Tras el paso de los tres huracanes, la pobreza y la devastación generalizada presentaron los mayores retos. En consecuencia, las prioridades fueron minimizar el hambre y la crisis de salud, atender los daños agrícolas más graves, proporcionar los materiales de vivienda y transportar ayuda a áreas aisladas. A su vez, el manejo del desastre tuvo consecuencias políticas y económicas en el país. En el 1899, el huracán debilitó el movimiento independentista y apoyó otra forma de subdesarrollo; en el 1928, provocó un subdesarrollo prolongado que alimentó demandas de independencia, y en el 1956 causó una única respuesta cultural gubernamental. A pesar de que las instituciones a cargo de manejar el desastre fueron distintas, el ejército de Estados Unidos siempre se unió, pues los estragos eran enormes. Sin embargo, en el 1956 la ayuda federal dependía de una solicitud del gobierno local; es decir, el gobierno local respondería mostrando soberanía.
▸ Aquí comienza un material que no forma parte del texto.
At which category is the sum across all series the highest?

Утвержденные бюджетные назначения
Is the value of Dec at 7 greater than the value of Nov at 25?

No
Como parte de sus conclusiones, Ingrid Olivo propone atender los factores preexistentes que permitieron que la tormenta se convirtiera en desastre. A todos los huracanes les precedía un contexto de dependencia y subdesarrollo, en el que hubo: (1) pérdida de las plantaciones de caña de azúcar a causa de la industrialización; (2) desplazamiento de comunidades a viviendas precarias por el mercado de las tierras; (3) urbanización en zonas costeras que aumentaba el riesgo de exponerse a peligros (inundaciones, derrumbes, entre otros); (4) planificación e inversión para mantener los intereses estadounidenses por la fuerza; (5)  colapsos en la infraestructura de transporte que imposibilitaron limitar o reducir el impacto, y (5) pugnas político-partidistas que retrasaron el proceso de reconstrucción.

A raíz de su investigación, la Dra. Olivo identificó que la información sobre este tema se encuentra muy dispersa, pasa por alto desastres de menor impacto y aborda individualmente los huracanes en lugar de analizarlos en conjunto. Más adelante, Olivo pretende realizar una investigación sobre los huracanes de finales del siglo XX y principios del siglo XXI en Puerto Rico, a saber: Hugo (1989), Georges (1998) y María (2017).
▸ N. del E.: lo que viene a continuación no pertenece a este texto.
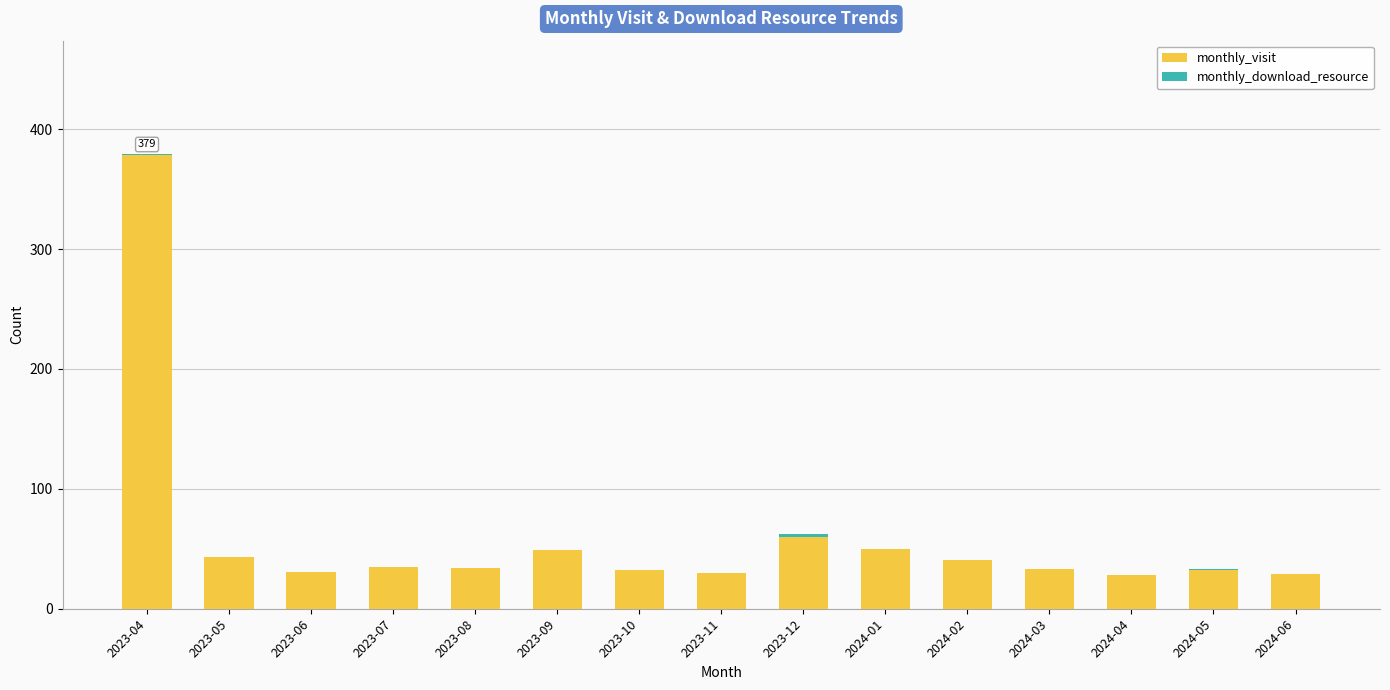

At which category is the sum across all series the highest?

2023-04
Ha pasado un siglo, pero tal y como expresó la Dra. Olivo: “Puerto Rico continúa siendo vitrina y laboratorio de Estados Unidos”.  Visto de esta manera, parecería que “María” es una historia que se repite.


* La autora es Redactora de la Revista Jurídica de la Universidad de Puerto Rico.

[1] La profesora y socióloga Marcia Rivera esbozó para el periódico digital 80 grados, los factores que caracterizan la vulnerabilidad en Puerto Rico, a saber: el 47% de la población vive bajo niveles de pobreza, casi una tercera parte de las viviendas están en condiciones de precariedad, dependencia casi absoluta del petróleo como fuente de energía, un sistema de generación y distribución de electricidad antiguo y ruinoso, pobre mantenimiento de las represas hidroeléctricas y los sistemas de alcantarillados, un sistema de telecomunicaciones privado y fragmentado, entre otros. (http://www.80grados.net/del-colapso-a-la-refundacion-de-puerto-rico/).

[2] Como sociedad debemos asumir un rol proactivo respecto al calentamiento global. En ese sentido, considero que una sociedad de consumo como la nuestra debe reconocer que somos partícipe del cambio en las temperaturas y el calentamiento de las aguas. A su vez, debemos establecer medidas que promuevan un efectivo control sobre las emisiones de gases y la protección de los ecosistemas.

[3] La Dra. Olivo plantea que hubo un cambio en las políticas, pues se promovió la propiedad individual, se redujeron los costos de vivienda a través de proyectos de parcelas y de servicios, se dio paso a nuevas instituciones para abordar cooperativas de vivienda y compradores, entre otras cosas.